6 Summary and Discussion

[54] In this study, we have first homogenized time series of daily maximum and minimum temperatures recorded at 825 stations in China over the period from 1951 to 2010, using both metadata and the PMTred algorithm to detect change points, and using the QM adjustment method conducted with reference series to adjust the data time series to diminish inhomogeneities. This produces the largest Chinese data set of homogenized daily minimum and daily maximum temperatures, including 825 stations and covering a 60 year period (1951–2010), which is particularly useful for in-depth characterization of extreme surface air temperatures across China and for assessing changes therein. The raw and homogenized daily data for 198 international exchange stations will soon be made publicly available via the Global Land Surface Meteorological Databank of the International Surface Temperature Initiative (http://www.surfacetemperatures.org/home).

[55] We have noticed that station relocation is the main cause for the identified inhomogeneities, followed by station automation. The latter introduced obvious sudden increases in temperature between years 2004 and 2005. Our results show that, within the network of 825 stations, station relations collectively imposed an overall positive mean bias in Tmin and Tmax, but station automations collectively imposed an overall negative mean bias in Tmin and Tmax (Figure 3). The magnitude of the effects of station relocations and automations on Tmin is more variable than those on Tmax (Figures 3c–3f). The adjustments for all identified inhomogeneities are not distributed symmetrically about zero, showing a small negative bias for both Tmax and Tmin (Figures 3a–3b).

[56] We have also assessed the effects of inhomogeneities on estimation of trends in the annual mean temperature and in extreme temperature indices. We have shown that the data homogenization has improved the spatial consistency of estimated trends (Figures 5 and 7-10). We have also shown that data homogenization is rather important at the station level, though the impact of inhomogeneity appears to have a mostly random impact on the station network as a whole. Data homogenization has improved spatial consistency of estimated trends.

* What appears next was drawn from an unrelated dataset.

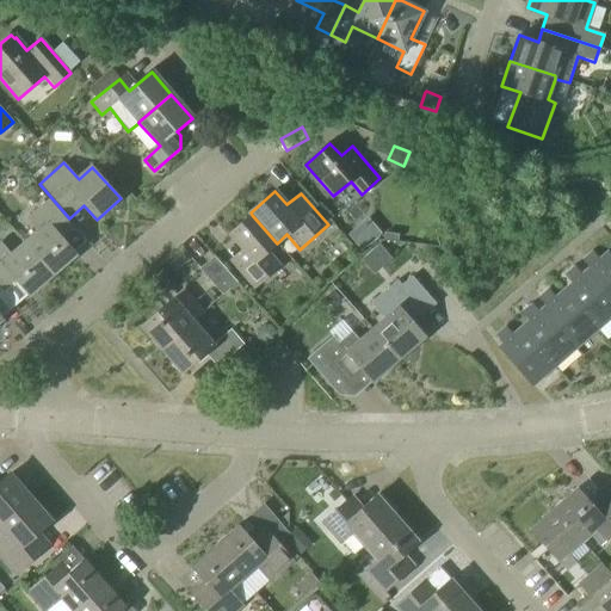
[(25,245),(53,277),(78,255),(63,240),(75,230),(48,199),(25,220),(38,233),(25,245)]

[57] Although the QM adjustment method used to homogenize daily temperature series in this study has been used in previous studies [e.g., Dai et al., 2011; Vincent et al., 2012; Wang et al., 2013], benchmarking of daily data homogenization methods is still lacking at the present. Such benchmarking work would be valuable to characterize the uncertainty associated with homogenization of daily climate data time series. Thus, this has become a planned activity of the International Surface Temperature Initiative (http://www.surfacetemperatures.org/home).

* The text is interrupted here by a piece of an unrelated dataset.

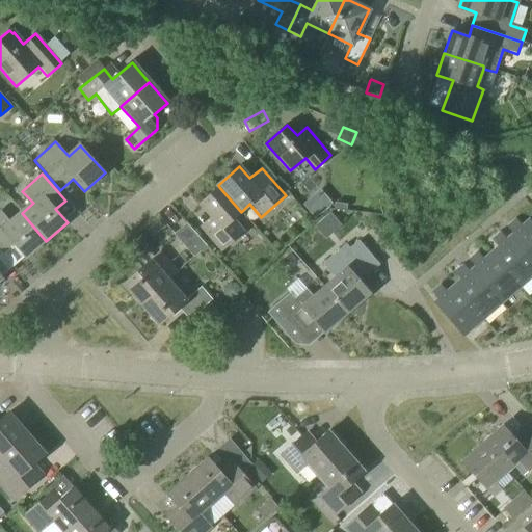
[(212,216),(200,228),(221,253),(244,232),(233,218),(241,212),(219,187),(201,204),(212,216)]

[58] Using the newly homogenized daily minimum and daily maximum temperature data, we have also analyzed trends in the extreme temperature indices for the 825 sites. Our results show that the vast majority (85%–90%) of the 825 sites have experienced significantly more warm nights and less cold nights since 1951. Also, there have been more warm days and less cold days since 1951, although these trends are less extensive. About 62% of the 825 sites were found to have experienced significantly more warm days and about 50%, significantly less cold days. None of the 825 sites were found to have significantly more cold nights/days or less warm nights/days. These indicate that the warming is stronger in nighttime (Tmin) than in daytime (Tmax) and stronger in winter than in summer, which are consistent with previous reports for other regions [e.g., Vincent et al., 2012; Wang et al., 2013]. Therefore, the diurnal temperature range was also found to have significantly decreased at about 49% of the 825 sites, with significant increases being identified only at 3% of these sites (Figure 11).

Acknowledgments

[59] This work was supported by State Key Development Program of Basic Research of China, 2010CB951600, Ministry of Science and Technology of China, GYHY201206012, National Science and Technology Supporting Program of the 12th Five-Year Plan Period, 2012BAC22B00, and China Meteorological Administration Special Foundation for Climate Change, CCSF201224. This work is conducted under the umbrella of the Canada-China Joint Working Group Project titled “R&D and Cooperation on Quality Control and Homogenization of Climate Observational Data”.